• **Source extract**

The Student News Site of Tarrant County College

The Collegian

The Student News Site of Tarrant County College

The Collegian

The Student News Site of Tarrant County College

The Collegian

Viewpoint: We must improve funding to prevent animal extinction

Image of the ivory-billed woodpecker

Logan Evans
managing editor

The ivory-billed woodpecker was one of the largest woodpeckers in the world. At 20 inches long, it boasted a 30-inch wingspan and a stark display of black-and-white feathers. The males sported a bloody shock of red on the backs of their heads.

It was nicknamed the “Lord God” bird for what birdwatchers might shout after seeing one. But it will never be seen again, according to a recent proposal by the U.S. Fish and Wildlife Service.

The proposal seeks to remove 23 plants and animals from the endangered species list due to extinction — the largest proposed batch in history.

• **Task description**
Please condense the paragraph beginning "The ivory-billed woodpecker was one of the largest" in the extinction viewpoint above into a short bulleted list that keeps its main facts.

• **Exercise data**
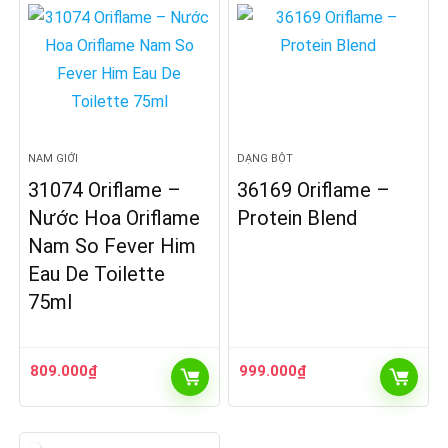
NAM GIỚI
DẠNG BỘT
31074 Oriflame –
36169 Oriflame –
Nước Hoa Oriflame
Protein Blend
Nam So Fever Him
Eau De Toilette
75ml
809.000
₫
999.000
₫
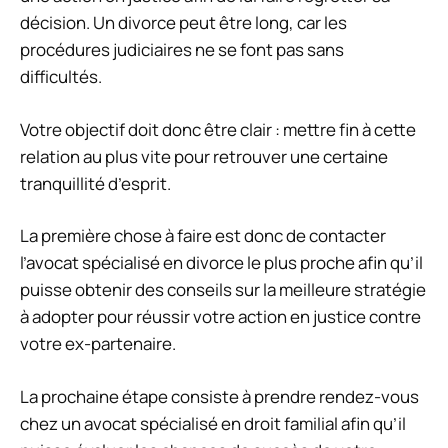
décision. Un divorce peut être long, car les
procédures judiciaires ne se font pas sans
difficultés.
Votre objectif doit donc être clair : mettre fin à cette
relation au plus vite pour retrouver une certaine
tranquillité d’esprit.
La première chose à faire est donc de contacter
l’avocat spécialisé en divorce le plus proche afin qu’il
puisse obtenir des conseils sur la meilleure stratégie
à adopter pour réussir votre action en justice contre
votre ex-partenaire.
La prochaine étape consiste à prendre rendez-vous
chez un avocat spécialisé en droit familial afin qu’il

• **Solution for this task**
- One of the largest woodpeckers in the world
- 20 inches long, with a 30-inch wingspan
- Stark black-and-white feathers
- Males had a shock of red on the backs of their heads